Novels2Search

Chapter 3 - Copper

The golem took a lumbering step towards me, its posture aggressive.

Suddenly, a memory cropped up. Invasive. Direct.

The world around me faded to be replaced by the inside of a modern warehouse. Dozens of colorful obstacles lay scattered across the huge, empty concrete floor. My colleagues and I stood in a line, some holding clipboards, others cameras, but all staring enraptured by the four-foot-nine-inch humanoid robot walking among the obstacles.

Atlas.

My beautiful creation had no wires connecting him to power or the servers. This was the first presentation on downgraded hardware. A robot burning five kilowatts continuous draw wasn’t sustainable to investors, so our team had been working nonstop to reduce that number all the way down to a measly 800 watts, and we could go lower. Much lower.

Atlas approached a set of plywood stairs. Their surface had been painted a bright red with white accents to help identify them in the image processing software. Without missing a beat, servos whirred in its torso and hip. The internal simulation processed the information streaming in from the LIDAR sensors in real-time as the right leg lifted and smoothly set down on the stair. Before the leg was fully set down, the left ankle whirred, lifting Atlas to transition up the stairs smoothly.

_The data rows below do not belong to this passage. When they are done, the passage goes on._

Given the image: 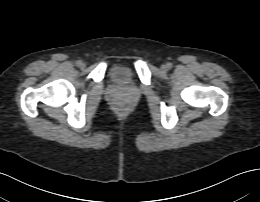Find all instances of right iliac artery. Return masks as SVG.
<instances>
[{"label":"right iliac artery","mask_w":260,"mask_h":202,"mask_svg":"<svg viewBox=\"0 0 260 202\" xmlns=\"http://www.w3.org/2000/svg\"><path fill=\"white\" fill-rule=\"evenodd\" d=\"M81 63H82V61H81V60H78V61L76 62V65H77L78 67H80Z\"/></svg>","instance_id":"right-iliac-artery-1"}]
</instances>
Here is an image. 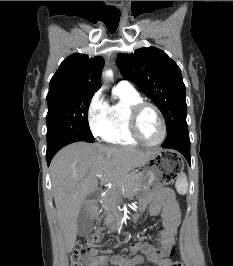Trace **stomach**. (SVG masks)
Returning <instances> with one entry per match:
<instances>
[{
  "instance_id": "obj_1",
  "label": "stomach",
  "mask_w": 233,
  "mask_h": 266,
  "mask_svg": "<svg viewBox=\"0 0 233 266\" xmlns=\"http://www.w3.org/2000/svg\"><path fill=\"white\" fill-rule=\"evenodd\" d=\"M184 166L181 152H174V147H159V151L139 167V176L142 189L148 190L155 183L156 185H175V180Z\"/></svg>"
}]
</instances>
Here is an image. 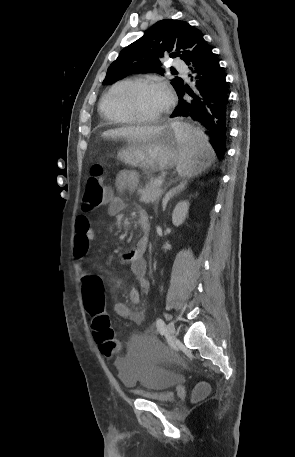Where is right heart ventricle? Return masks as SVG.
Returning a JSON list of instances; mask_svg holds the SVG:
<instances>
[{"label":"right heart ventricle","instance_id":"right-heart-ventricle-1","mask_svg":"<svg viewBox=\"0 0 295 457\" xmlns=\"http://www.w3.org/2000/svg\"><path fill=\"white\" fill-rule=\"evenodd\" d=\"M131 82H133L132 79L119 80L112 84L103 94L99 103V111L110 123L131 124L135 122L126 114L119 101L121 91Z\"/></svg>","mask_w":295,"mask_h":457}]
</instances>
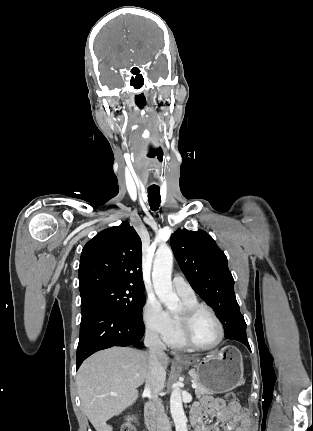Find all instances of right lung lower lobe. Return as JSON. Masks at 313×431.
Segmentation results:
<instances>
[{
	"label": "right lung lower lobe",
	"instance_id": "right-lung-lower-lobe-1",
	"mask_svg": "<svg viewBox=\"0 0 313 431\" xmlns=\"http://www.w3.org/2000/svg\"><path fill=\"white\" fill-rule=\"evenodd\" d=\"M144 323L112 308L97 306L82 313L76 369L91 354L113 346H139Z\"/></svg>",
	"mask_w": 313,
	"mask_h": 431
}]
</instances>
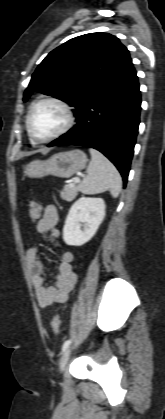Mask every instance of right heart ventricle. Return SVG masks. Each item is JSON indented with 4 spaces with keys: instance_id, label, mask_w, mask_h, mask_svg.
Listing matches in <instances>:
<instances>
[{
    "instance_id": "obj_1",
    "label": "right heart ventricle",
    "mask_w": 165,
    "mask_h": 419,
    "mask_svg": "<svg viewBox=\"0 0 165 419\" xmlns=\"http://www.w3.org/2000/svg\"><path fill=\"white\" fill-rule=\"evenodd\" d=\"M30 141L32 142V143H34L33 141H32V139L30 138Z\"/></svg>"
}]
</instances>
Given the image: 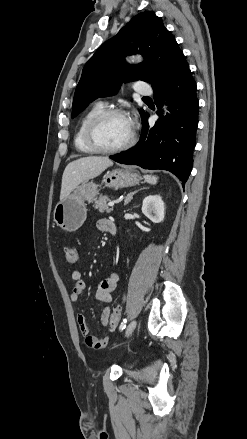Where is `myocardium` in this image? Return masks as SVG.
Here are the masks:
<instances>
[{
  "mask_svg": "<svg viewBox=\"0 0 247 439\" xmlns=\"http://www.w3.org/2000/svg\"><path fill=\"white\" fill-rule=\"evenodd\" d=\"M112 116H122L128 119L125 111L116 108L104 109L97 113L88 123L85 131V138L88 145L96 152L104 154H114L129 149L135 143V132L131 129V135L129 139L122 145L114 148L104 147L98 140L97 132L101 123Z\"/></svg>",
  "mask_w": 247,
  "mask_h": 439,
  "instance_id": "1",
  "label": "myocardium"
}]
</instances>
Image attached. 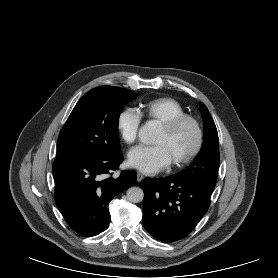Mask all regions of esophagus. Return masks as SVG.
Returning a JSON list of instances; mask_svg holds the SVG:
<instances>
[{
    "label": "esophagus",
    "mask_w": 278,
    "mask_h": 278,
    "mask_svg": "<svg viewBox=\"0 0 278 278\" xmlns=\"http://www.w3.org/2000/svg\"><path fill=\"white\" fill-rule=\"evenodd\" d=\"M144 179V176L141 173L137 174V182H141Z\"/></svg>",
    "instance_id": "34e87169"
}]
</instances>
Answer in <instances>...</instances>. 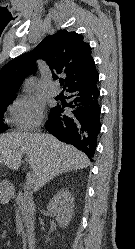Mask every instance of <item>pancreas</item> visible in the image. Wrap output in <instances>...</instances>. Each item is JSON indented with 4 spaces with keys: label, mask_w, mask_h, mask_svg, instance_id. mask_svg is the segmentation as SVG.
Masks as SVG:
<instances>
[{
    "label": "pancreas",
    "mask_w": 135,
    "mask_h": 249,
    "mask_svg": "<svg viewBox=\"0 0 135 249\" xmlns=\"http://www.w3.org/2000/svg\"><path fill=\"white\" fill-rule=\"evenodd\" d=\"M16 203L18 205V210H21L23 219L25 221L28 222L33 218L35 208L31 200L24 197L22 193H19L16 198Z\"/></svg>",
    "instance_id": "cf45deb5"
}]
</instances>
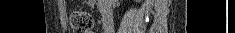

Wide smiles broke out around me, mirroring my own. Atlas was growing so fast ever since I managed to convince Steven that we should diversify beyond Optimal Control Theory. The technology had its place, and Atlas wouldn’t exist if we hadn’t begun with it, but model-based control systems were more adaptive and capable of handling the high dimensionality of the problem.

Atlas crested the stairs, standing heroically before he froze for a solid second. My smile shriveled as I suppressed a sigh. With robotic precision, Atlas crouched, jittering wildly as the preprogrammed routine took over. With a massive buzz, the VFD overloaded dozens of motors and launched the robot into the air. Eighty kilos of steel, plastic, and silicon flipped through the air, then landed with a creak of stressed joints at the bottom of the stairs.

A cheer broke up behind me, and this time, I did sigh.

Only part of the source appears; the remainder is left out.